-- Records to process --
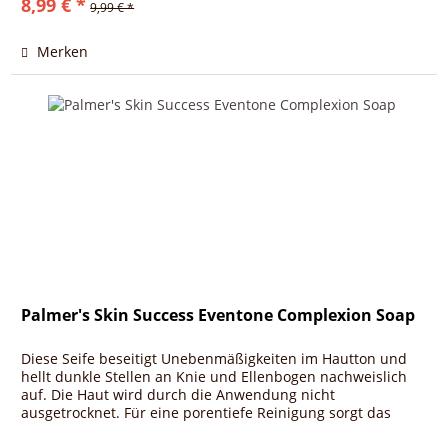
8,99 € *
9,99 € *
Merken
Palmer's Skin Success Eventone Complexion Soap
Diese Seife beseitigt Unebenmäßigkeiten im Hautton und
hellt dunkle Stellen an Knie und Ellenbogen nachweislich
auf. Die Haut wird durch die Anwendung nicht
ausgetrocknet. Für eine porentiefe Reinigung sorgt das
enthaltene Vitamin E.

-- The task --
All of the data above must be printed exactly, minus its pictures.

-- Task result --
8,99 € *
9,99 € *
Merken
Palmer's Skin Success Eventone Complexion Soap
Diese Seife beseitigt Unebenmäßigkeiten im Hautton und
hellt dunkle Stellen an Knie und Ellenbogen nachweislich
auf. Die Haut wird durch die Anwendung nicht
ausgetrocknet. Für eine porentiefe Reinigung sorgt das
enthaltene Vitamin E.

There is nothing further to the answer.